■ **DATA SHOWN**:
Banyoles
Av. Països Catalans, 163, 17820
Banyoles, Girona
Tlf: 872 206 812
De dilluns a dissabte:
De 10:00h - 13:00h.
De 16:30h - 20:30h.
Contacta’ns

■ **WHAT THIS TASK INVOLVES**: Repeat the entries. Keep each one exactly as written.

■ **SOLUTION**:
Banyoles
Av. Països Catalans, 163, 17820
Banyoles, Girona
Tlf: 872 206 812
De dilluns a dissabte:
De 10:00h - 13:00h.
De 16:30h - 20:30h.
Contacta’ns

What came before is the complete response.